The year-over-year decline in Sprint was personally offset by growth in our Verizon and growth in our AT&T businesses. Verizon sales continue to outpace the loss of T-Mobile sales from last year and while Verizon sales are still below our initial expectations, we believe that overtime; we can successfully mature the business and remain encouraged about the long-term opportunities this relationship provides.

Apple iPhone units continue to grow within our mobility sales. These iconic devices help drive traffic and carry higher than average attach rates to higher margin accessories. Tablets also contribute to mobility growth. We launched the new iPad in March and we continue to expand our iPad assortment with the availability of iPad now in 1,500 stores.

Looking over at our Signature business, that was a bright spot for us in the first quarter. As many of you know, this is a high gross margin platform and it’s a contributor of about 50% of our gross profit dollars if you look at our company operated stores. We saw an improvement in sales trend in the fourth quarter and that improvement continued into the first quarter.

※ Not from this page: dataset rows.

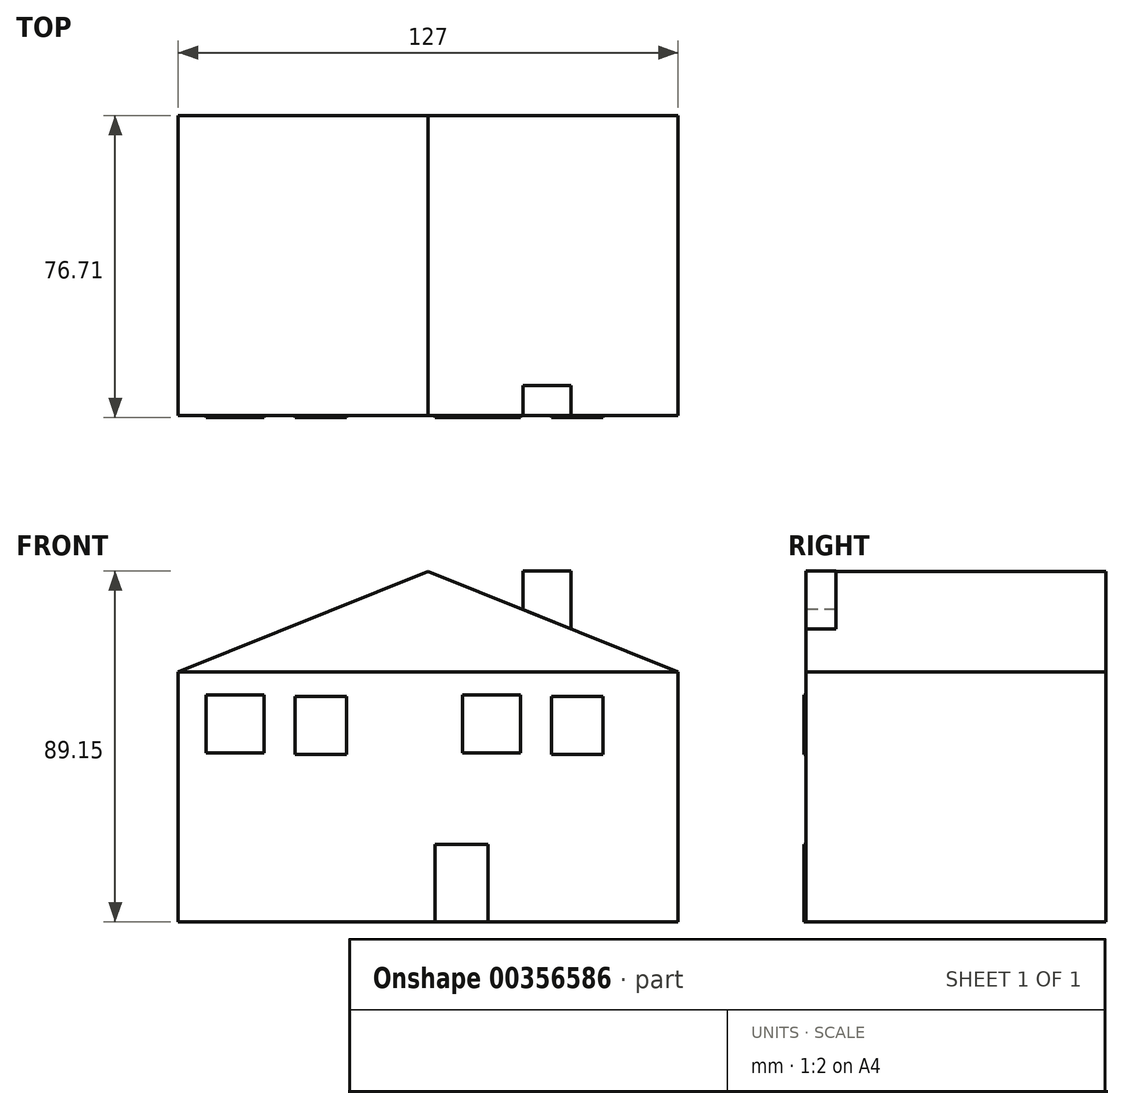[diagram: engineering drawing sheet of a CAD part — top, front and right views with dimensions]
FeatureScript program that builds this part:
annotation { "Feature Type Name" : "Feature", "Feature Type Description" : "" }
export const myFeature = defineFeature(function(context is Context, id is Id, definition is map)
    precondition{}
    {
        {
            var Q0;
            Q0=qCreatedBy(makeId("Front.planeOp"),FACE);
            var sketch = newSketch(context, id + "F0", { "sketchPlane" : qUnion([Q0])});
            skLineSegment(sketch, "E0.bottom", {"start": v(-57.58, 49.98) * mm, "end": v(69.42, 49.98) * mm});
            skLineSegment(sketch, "E0.top", {"start": v(-57.58, -13.52) * mm, "end": v(69.42, -13.52) * mm});
            skLineSegment(sketch, "E0.left", {"start": v(-57.58, 49.98) * mm, "end": v(-57.58, -13.52) * mm});
            skLineSegment(sketch, "E0.right", {"start": v(69.42, 49.98) * mm, "end": v(69.42, -13.52) * mm});
            skSolve(sketch);
        }
        {
            var Q0;
            Q0=makeQuery(id+"F0.imprint","IMPRINT",FACE,{"disambiguationData":[TD([[makeQuery(id+"F0.imprint","IMPRINT",EDGE,{"derivedFrom":sQuery(id+"F0.wireOp",EDGE,"E0.bottom")}),-1.0]])]});
            extrude(context, id + "F1", {"entities" : qUnion([Q0]), "depth" : 76.2 * mm});
        }
        {
            var Q0;
            Q0=makeQuery(id+"F1.opExtrude","CAP_FACE",FACE,{"disambiguationData":[OSD([sQuery(id+"F0.wireOp",EDGE,"E0.bottom"),sQuery(id+"F0.wireOp",EDGE,"E0.top"),sQuery(id+"F0.wireOp",EDGE,"E0.left"),sQuery(id+"F0.wireOp",EDGE,"E0.right")])],"isStart":false});
            var sketch = newSketch(context, id + "F2", { "sketchPlane" : qUnion([Q0])});
            skLineSegment(sketch, "E1.bottom", {"start": v(7.71, 6.21) * mm, "end": v(21.1, 6.21) * mm});
            skLineSegment(sketch, "E1.top", {"start": v(7.71, -13.52) * mm, "end": v(21.1, -13.52) * mm});
            skLineSegment(sketch, "E1.left", {"start": v(7.71, 6.21) * mm, "end": v(7.71, -13.52) * mm});
            skLineSegment(sketch, "E1.right", {"start": v(21.1, 6.21) * mm, "end": v(21.1, -13.52) * mm});
            skLineSegment(sketch, "E2.bottom", {"start": v(-50.45, 44.12) * mm, "end": v(-35.75, 44.12) * mm});
            skLineSegment(sketch, "E2.top", {"start": v(-50.45, 29.41) * mm, "end": v(-35.75, 29.41) * mm});
            skLineSegment(sketch, "E2.left", {"start": v(-50.45, 44.12) * mm, "end": v(-50.45, 29.41) * mm});
            skLineSegment(sketch, "E2.right", {"start": v(-35.75, 44.12) * mm, "end": v(-35.75, 29.41) * mm});
            skLineSegment(sketch, "E3.bottom", {"start": v(-27.9, 43.79) * mm, "end": v(-14.83, 43.79) * mm});
            skLineSegment(sketch, "E3.top", {"start": v(-27.9, 29.08) * mm, "end": v(-14.83, 29.08) * mm});
            skLineSegment(sketch, "E3.left", {"start": v(-27.9, 43.79) * mm, "end": v(-27.9, 29.08) * mm});
            skLineSegment(sketch, "E3.right", {"start": v(-14.83, 43.79) * mm, "end": v(-14.83, 29.08) * mm});
            skLineSegment(sketch, "E4.bottom", {"start": v(14.66, 44.12) * mm, "end": v(29.36, 44.12) * mm});
            skLineSegment(sketch, "E4.top", {"start": v(14.66, 29.41) * mm, "end": v(29.36, 29.41) * mm});
            skLineSegment(sketch, "E4.left", {"start": v(14.66, 44.12) * mm, "end": v(14.66, 29.41) * mm});
            skLineSegment(sketch, "E4.right", {"start": v(29.36, 44.12) * mm, "end": v(29.36, 29.41) * mm});
            skLineSegment(sketch, "E5.bottom", {"start": v(37.2, 43.79) * mm, "end": v(50.27, 43.79) * mm});
            skLineSegment(sketch, "E5.top", {"start": v(37.2, 29.08) * mm, "end": v(50.27, 29.08) * mm});
            skLineSegment(sketch, "E5.left", {"start": v(37.2, 43.79) * mm, "end": v(37.2, 29.08) * mm});
            skLineSegment(sketch, "E5.right", {"start": v(50.27, 43.79) * mm, "end": v(50.27, 29.08) * mm});
            skSolve(sketch);
        }
        {
            var Q0;
            Q0 = qSketchRegion(id + "F2", true);
            extrude(context, id + "F3", {"entities" : qUnion([Q0]), "operationType" : NewBodyOperationType.ADD, "depth" : 0.5 * mm});
        }
        {
            var Q0;
            Q0=makeQuery(id+"F1.opExtrude","CAP_FACE",FACE,{"disambiguationData":[OSD([sQuery(id+"F0.wireOp",EDGE,"E0.bottom"),sQuery(id+"F0.wireOp",EDGE,"E0.top"),sQuery(id+"F0.wireOp",EDGE,"E0.left"),sQuery(id+"F0.wireOp",EDGE,"E0.right")])],"isStart":false});
            var sketch = newSketch(context, id + "F4", { "sketchPlane" : qUnion([Q0])});
            skLineSegment(sketch, "E6", {"start": v(5.92, 49.98) * mm, "end": v(5.92, 75.48) * mm, "construction": true});
            skPoint(sketch, "E6.endSnap0", {"position": v(5.92, 49.98) * mm});
            skLineSegment(sketch, "E7", {"start": v(5.92, 75.48) * mm, "end": v(-57.58, 49.98) * mm});
            skLineSegment(sketch, "E8", {"start": v(5.92, 75.48) * mm, "end": v(69.42, 49.98) * mm});
            skSolve(sketch);
        }
        {
            var Q0;
            Q0=makeQuery(id+"F4.imprint","IMPRINT",FACE,{"disambiguationData":[TD([[makeQuery(id+"F4.imprint","IMPRINT",EDGE,{"derivedFrom":sQuery(id+"F4.wireOp",EDGE,"E7")}),1.0]])]});
            extrude(context, id + "F5", {"entities" : qUnion([Q0]), "oppositeDirection" : true, "depth" : 76.2 * mm});
        }
        {
            var Q0;
            Q0=makeQuery(id+"F5.opExtrude","CAP_FACE",FACE,{"disambiguationData":[OSD([sQuery(id+"F0.wireOp",EDGE,"E0.bottom"),sQuery(id+"F4.wireOp",EDGE,"E7"),sQuery(id+"F4.wireOp",EDGE,"E8")])],"isStart":true});
            var sketch = newSketch(context, id + "F6", { "sketchPlane" : qUnion([Q0])});
            skLineSegment(sketch, "E9", {"start": v(29.98, 65.82) * mm, "end": v(29.98, 75.63) * mm});
            skLineSegment(sketch, "E10", {"start": v(29.98, 75.63) * mm, "end": v(42.15, 75.63) * mm});
            skLineSegment(sketch, "E11", {"start": v(42.15, 75.63) * mm, "end": v(42.15, 60.93) * mm});
            skSolve(sketch);
        }
        {
            var Q0;
            {var subQ0=sQuery(id+"F6.wireOp",EDGE,"E9");Q0=makeQuery(id+"F6.imprint","IMPRINT",FACE,{"disambiguationData":[TD([[makeQuery(id+"F6.imprint","IMPRINT",EDGE,{"derivedFrom":subQ0}),-1.0]])]});}
            extrude(context, id + "F7", {"entities" : qUnion([Q0]), "oppositeDirection" : true, "depth" : 7.62 * mm});
        }
    });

There were multiple initiatives we put into place last year in our Signature business that delivered traction this year. Some of these include the broadening and the strengthening of our assortments particularly in tablet accessories, headphones and wireless accessories. Our expanded warranty offering which improves our value proposition by offering the consumer the choice of both a one-time payment or a monthly recurring payment options. And improvements to our in-store selling processes and marketing programs which have helped us improve attach rates and reconnect with that DIY customer. Collectively we believe these initiatives are helping to improve our competitive positioning and enabling us to regain relevance with consumers in these Signature categories.

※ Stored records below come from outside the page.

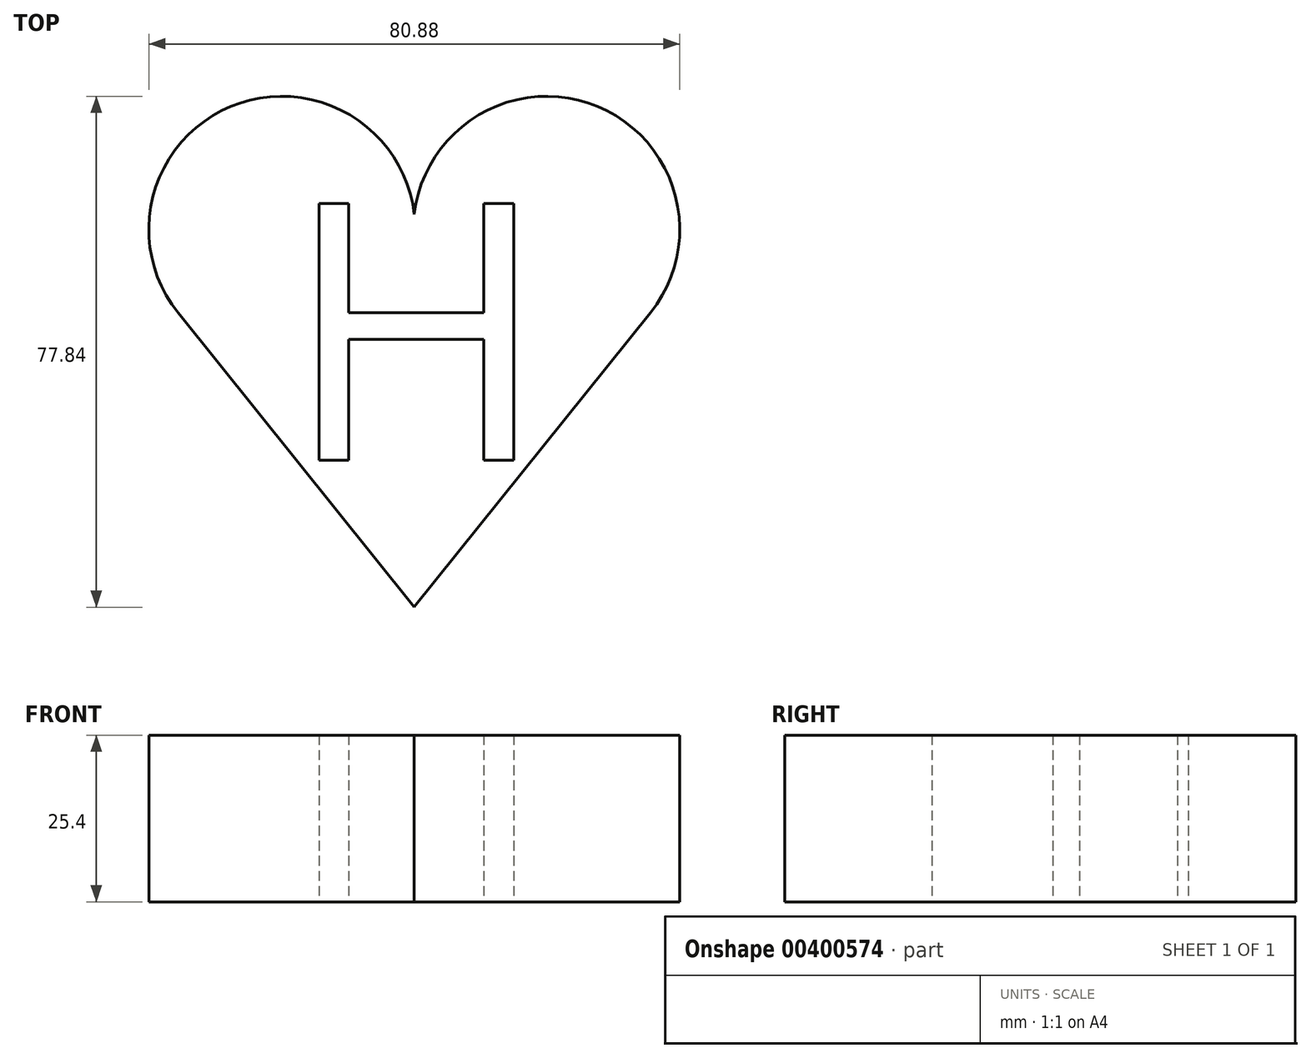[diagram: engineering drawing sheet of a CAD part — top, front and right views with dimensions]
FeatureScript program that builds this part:
annotation { "Feature Type Name" : "Feature", "Feature Type Description" : "" }
export const myFeature = defineFeature(function(context is Context, id is Id, definition is map)
    precondition{}
    {
        {
            var Q0;
            Q0=qCreatedBy(makeId("Top.planeOp"),FACE);
            var sketch = newSketch(context, id + "F0", { "sketchPlane" : qUnion([Q0])});
            skText(sketch, "E0", { "text": "H\n", "fontName": "OpenSans-Regular.ttf"});
            const initialGuessF0  = {"E0": [-0.0332, -0.02275, 1, 0, 0.0394]};
            skSetInitialGuess(sketch, initialGuessF0);
            skSolve(sketch);
        }
        {
            var Q0;
            Q0=makeQuery(id+"F0.imprint","IMPRINT",FACE,{"disambiguationData":[TD([[makeQuery(id+"F0.imprint","IMPRINT",EDGE,{"derivedFrom":sQuery(id+"F0.wireOp",EDGE,"E0.sketch_text.stroke-0")}),-1.0]])]});
            extrude(context, id + "F1", {"entities" : qUnion([Q0]), "depth" : 25.4 * mm});
        }
        {
            var Q0;
            Q0=qCreatedBy(makeId("Top.planeOp"),FACE);
            var sketch = newSketch(context, id + "F2", { "sketchPlane" : qUnion([Q0])});
            skLineSegment(sketch, "E1", {"start": v(-54.2, -8.47) * mm, "end": v(-54.2, -68.78) * mm, "construction": true});
            skLineSegment(sketch, "E2", {"start": v(-54.2, -68.78) * mm, "end": v(-18.22, -23.92) * mm});
            skArc(sketch, "E3", {"start": v(-18.22, -23.92) * mm, "mid": v(-26.25, 7.5) * mm, "end": v(-54.2, -8.96) * mm});
            skArc(sketch, "E4.MirrorCS", {"start": v(-90.17, -23.92) * mm, "mid": v(-82.13, 7.5) * mm, "end": v(-54.2, -8.96) * mm});
            skLineSegment(sketch, "E5.MirrorCS", {"start": v(-54.2, -68.78) * mm, "end": v(-90.17, -23.92) * mm});
            skSolve(sketch);
        }
        {
            var Q0;
            Q0=makeQuery(id+"F2.imprint","IMPRINT",FACE,{"disambiguationData":[TD([[makeQuery(id+"F2.imprint","IMPRINT",EDGE,{"derivedFrom":sQuery(id+"F2.wireOp",EDGE,"E2")}),1.0]])]});
            extrude(context, id + "F3", {"entities" : qUnion([Q0]), "depth" : 25.4 * mm});
        }
        {
            var Q0;
            Q0=makeQuery(id+"F3.opExtrude","SWEPT_BODY",BODY,{"disambiguationData":[OSD([sQuery(id+"F2.wireOp",EDGE,"E2"),sQuery(id+"F2.wireOp",EDGE,"E3"),sQuery(id+"F2.wireOp",EDGE,"E4.MirrorCS"),sQuery(id+"F2.wireOp",EDGE,"E5.MirrorCS")])]});
            transform(context, id + "F4", {"entities" : qUnion([Q0]), "transformType" : TransformType.TRANSLATION_3D, "dx" : 40.9 * mm, "dy" : 23.62 * mm, "dz" : 0 * mm, "makeCopy" : false});
        }
    });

In short, our top (Audio Gap) in the first quarter however, we saw improvement in performance throughout the quarter and importantly we are seeing many of those trends continuing into April. Our action plans are aimed at driving topline sales, improving gross margin and aggressively reducing costs. We have a strong internal discipline in track record of effectively controlling SG&A and if necessary, we have the ability to take further actions to align our cost structure and improve operating profitability over the long term.

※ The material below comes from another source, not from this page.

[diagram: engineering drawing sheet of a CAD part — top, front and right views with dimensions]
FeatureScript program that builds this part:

Now some final comments on our outlook for 2012. As we said last quarter we're looking for net income to be down in 2012 versus 2011. That being said, we are confident that we have the right programs and initiatives in place to drive sequential quarterly improvements as we move through 2012. Our solid cash and our solid liquidity position allows us to manage through this transition with maximum flexibility while reinvesting in the business to improve performance. In addition, our quarterly dividend remains a central component of our commitment to returning value to shareholders.